> _WHAT YOU SHOULD DO_: The line that contains "left knee: (1016, 403)" marks the start. Output it and all remaining lines exactly, through the final line of the listing.

◇ ◇ ◇

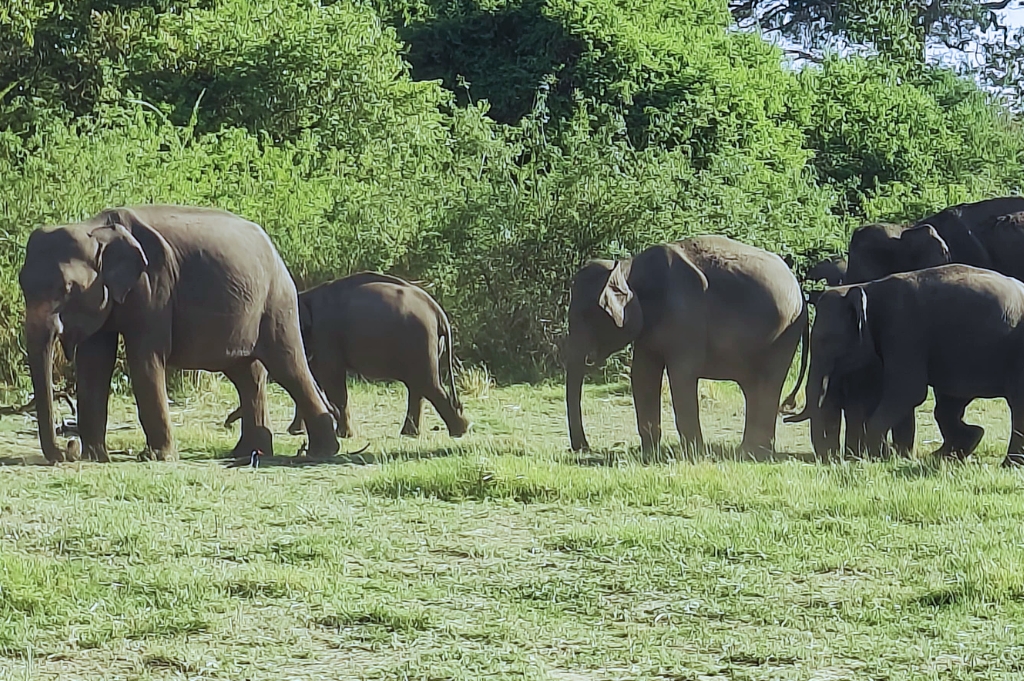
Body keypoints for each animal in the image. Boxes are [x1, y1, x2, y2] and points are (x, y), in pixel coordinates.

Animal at [18, 205, 339, 464]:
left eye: (67, 289)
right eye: (22, 284)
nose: (68, 449)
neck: (96, 228)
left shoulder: (155, 287)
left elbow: (144, 358)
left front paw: (155, 457)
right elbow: (93, 362)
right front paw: (94, 457)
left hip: (277, 301)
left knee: (288, 366)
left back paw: (321, 452)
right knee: (247, 375)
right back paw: (247, 452)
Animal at [226, 272, 468, 439]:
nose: (228, 422)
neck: (305, 297)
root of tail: (438, 311)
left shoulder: (326, 336)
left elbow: (331, 378)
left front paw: (343, 435)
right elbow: (314, 378)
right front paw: (297, 431)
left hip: (421, 340)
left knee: (427, 383)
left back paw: (460, 430)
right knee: (417, 386)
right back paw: (412, 433)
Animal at [565, 235, 807, 455]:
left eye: (587, 315)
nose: (584, 448)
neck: (629, 267)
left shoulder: (686, 314)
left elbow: (681, 373)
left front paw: (693, 453)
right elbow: (643, 375)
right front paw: (649, 453)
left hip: (784, 334)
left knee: (768, 383)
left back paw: (754, 452)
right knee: (753, 387)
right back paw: (748, 450)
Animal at [786, 264, 1024, 465]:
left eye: (826, 341)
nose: (788, 408)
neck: (868, 288)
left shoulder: (903, 330)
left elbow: (908, 391)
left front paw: (878, 456)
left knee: (1016, 403)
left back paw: (1008, 464)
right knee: (948, 406)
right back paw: (951, 450)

◇ ◇ ◇

> _COMPLETED EXERCISE_:
left knee: (1016, 403)
left back paw: (1008, 464)
right knee: (948, 406)
right back paw: (951, 450)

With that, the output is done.